The current study showed satisfactory results regarding the students’ knowledge of root fracture management, as 70% of students gave the correct response. In regard to the management of alveolar bone fracture, the majority of the students (78.4%) answered correctly. These results are in accordance with those of a previous study that showed a satisfactory knowledge about root and alveolar bone fractures among dentists [18].

It has been reported that the retention of knowledge about TDIs decreases with time [20, 21]. Different educational interventions were reported to improve the dental trauma knowledge among dental students. Repeated lectures were found to be effective at improving the knowledge and retention of knowledge. The retention of knowledge concerning dental trauma was higher after reminder lectures than before the lecture in undergraduate students [22, 23]. AlZoubi et al. suggested that dental trauma education should be held as a mandatory course for the dental practitioner to take annually or biannually [23]. In this study, the vast majority of the participants (91.64%) wanted to attend an additional TDIs course, and most (90.8%) believed that they had inadequate TDIs knowledge. These results stressed the need for additional dental trauma educational materials to be given to dental students before and after graduation.

The delayed treatment approach of TDIs might alter the facial appearance of children and negatively affect their daily life due to lack of social acceptance [24]. Low rates of treatment of dental trauma are observed worldwide, and this could be attributed to the fact that tooth fractures and luxation injuries are not perceived as a clinical situation which needs immediate treatment [25, 26]. Rodd et al. showed that dental students reported that the perceived level of confidence in managing dentoalveolar trauma was the least compared to various procedures [27]. Thus, dental students should have the perception toward the treatment of TDIs as expensive, time consuming, and involving multidisciplinary approaches with long follow-up visits.

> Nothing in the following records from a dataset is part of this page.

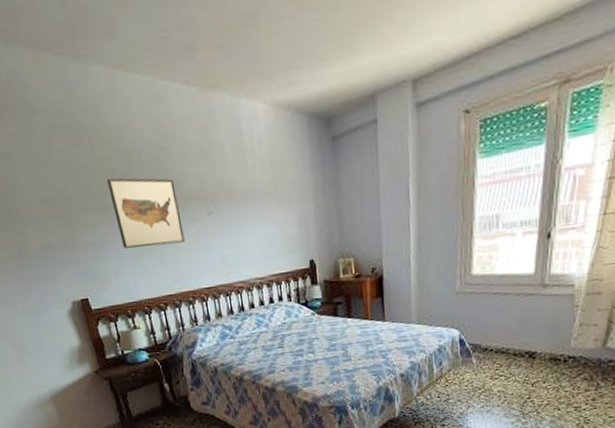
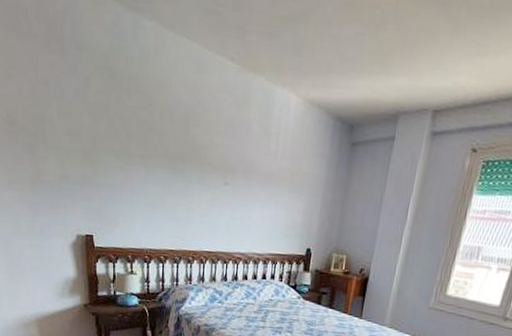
wall art: present [107,178,185,249] -> none [136,128,199,205]

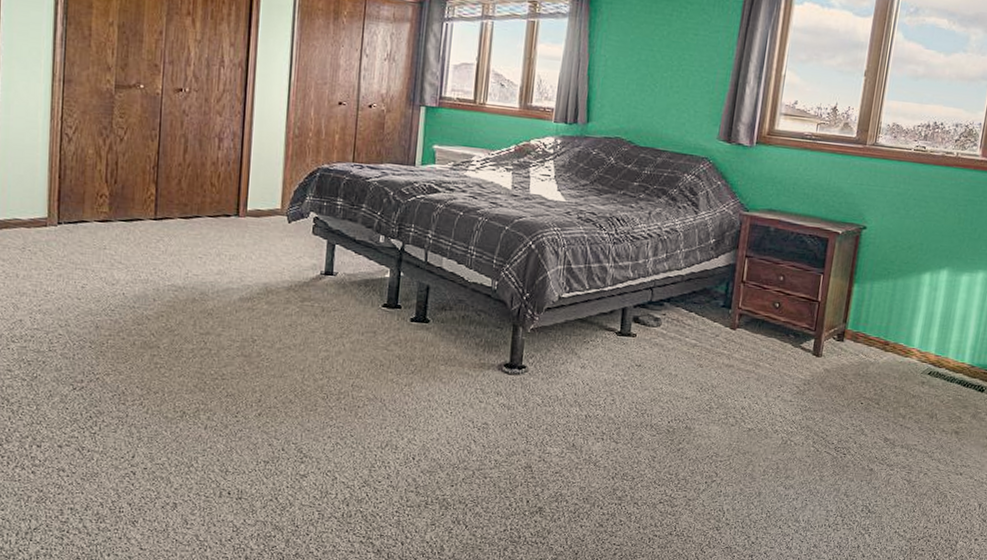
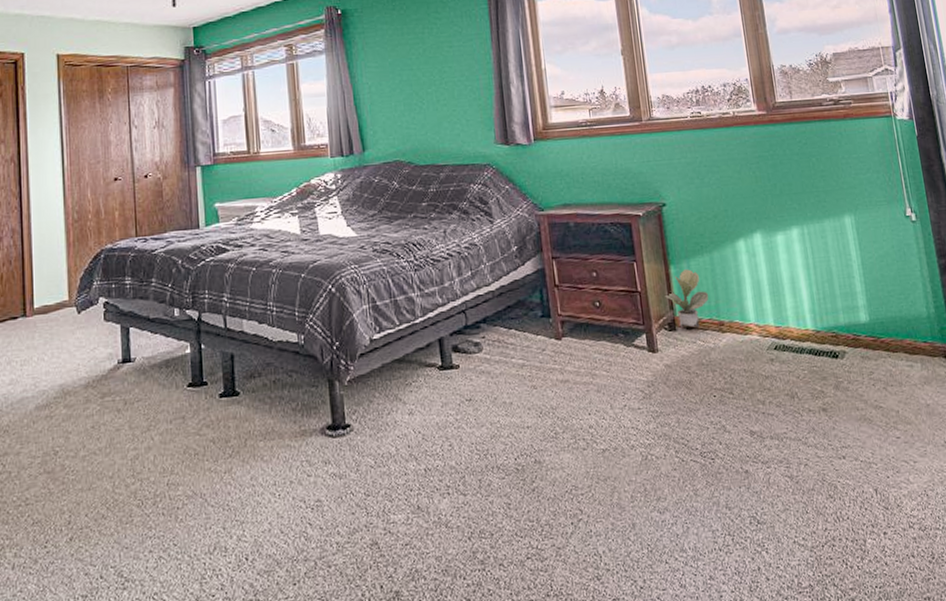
potted plant: none [842,290,883,343] -> present [665,269,709,328]

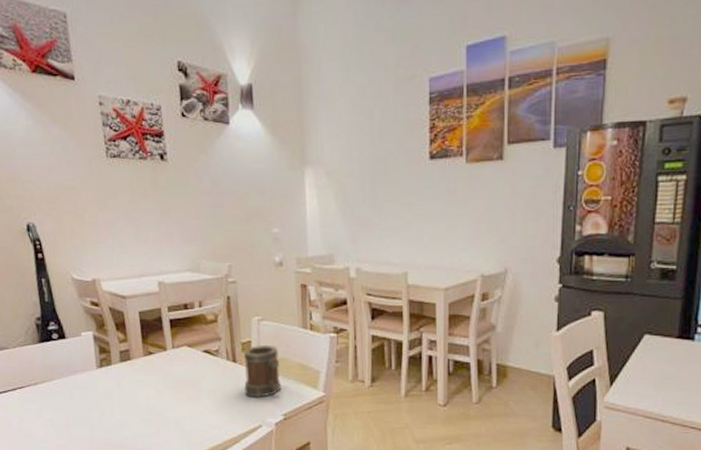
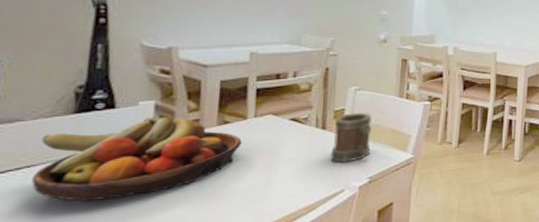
fruit bowl: none [23,346,166,421] -> present [32,116,242,202]

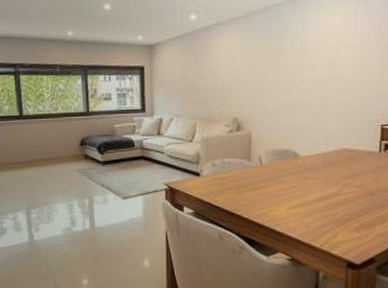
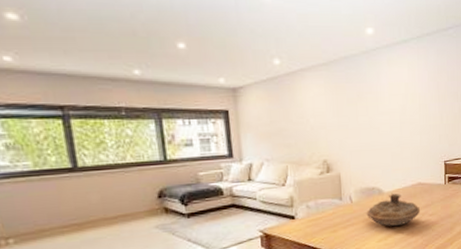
decorative bowl: none [277,158,344,194] -> present [366,193,421,226]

Some limitations of this study should be acknowledged; the study is not representative of all dental students in Saudi Arabia as only the Riyadh Province was included. Also, the study was limited in its scope and was not designed to assess the curricula or teaching methods of the dental schools. Future research could be undertaken to ascertain the differences in the teaching methods and curricula of dental schools in Saudi Arabia regarding the courses of dental trauma.

5. Conclusions

Within the limitations of this study, we conclude that dental students’ knowledge regarding the management of traumatic dental injuries in the Riyadh region of Saudi Arabia ranges from low to moderate. The present findings provided baseline information on the existing knowledge and highlight the need to improve the knowledge of dental students regarding TDIs and their management by adding additional courses covering dental trauma in dental undergraduate programs.

Data Availability

The data used to support the findings of this study are available from the corresponding author upon request.

Conflicts of Interest

The author declares that there are no conflicts of interest.


The author acknowledges the assistance of Maison Al-Qarni, a dental student at King Saud University, for her help during the questionnaire distribution. The author also thanks the dental students who participated in the study.